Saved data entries
────

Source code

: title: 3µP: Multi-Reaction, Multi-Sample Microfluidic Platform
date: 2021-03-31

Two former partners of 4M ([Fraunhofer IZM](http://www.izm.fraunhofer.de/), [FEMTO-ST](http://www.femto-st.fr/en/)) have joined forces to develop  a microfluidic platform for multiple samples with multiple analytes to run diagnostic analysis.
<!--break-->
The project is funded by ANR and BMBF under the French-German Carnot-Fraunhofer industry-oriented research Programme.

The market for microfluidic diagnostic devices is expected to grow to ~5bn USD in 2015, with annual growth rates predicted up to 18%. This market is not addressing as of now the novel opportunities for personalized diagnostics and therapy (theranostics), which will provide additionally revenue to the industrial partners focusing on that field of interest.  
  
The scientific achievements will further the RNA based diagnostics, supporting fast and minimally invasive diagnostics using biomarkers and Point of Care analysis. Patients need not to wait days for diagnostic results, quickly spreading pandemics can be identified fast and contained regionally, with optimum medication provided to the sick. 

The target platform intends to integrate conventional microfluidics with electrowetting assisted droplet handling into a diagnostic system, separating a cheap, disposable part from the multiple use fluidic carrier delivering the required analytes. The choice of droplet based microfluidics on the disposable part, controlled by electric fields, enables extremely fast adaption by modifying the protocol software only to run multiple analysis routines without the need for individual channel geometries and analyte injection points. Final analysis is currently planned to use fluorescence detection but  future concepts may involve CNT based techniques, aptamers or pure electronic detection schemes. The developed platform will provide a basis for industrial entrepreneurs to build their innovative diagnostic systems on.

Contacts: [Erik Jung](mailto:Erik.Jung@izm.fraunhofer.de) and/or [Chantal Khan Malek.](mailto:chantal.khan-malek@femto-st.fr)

────

**EXERCISE OBJECTIVE:** From the records above, transcribe without alteration every line from the one with "The project is" to the one with "The scientific achievements", inclusive.

**FINAL ANSWER:**
The project is funded by ANR and BMBF under the French-German Carnot-Fraunhofer industry-oriented research Programme.

The market for microfluidic diagnostic devices is expected to grow to ~5bn USD in 2015, with annual growth rates predicted up to 18%. This market is not addressing as of now the novel opportunities for personalized diagnostics and therapy (theranostics), which will provide additionally revenue to the industrial partners focusing on that field of interest.  
  
The scientific achievements will further the RNA based diagnostics, supporting fast and minimally invasive diagnostics using biomarkers and Point of Care analysis. Patients need not to wait days for diagnostic results, quickly spreading pandemics can be identified fast and contained regionally, with optimum medication provided to the sick. 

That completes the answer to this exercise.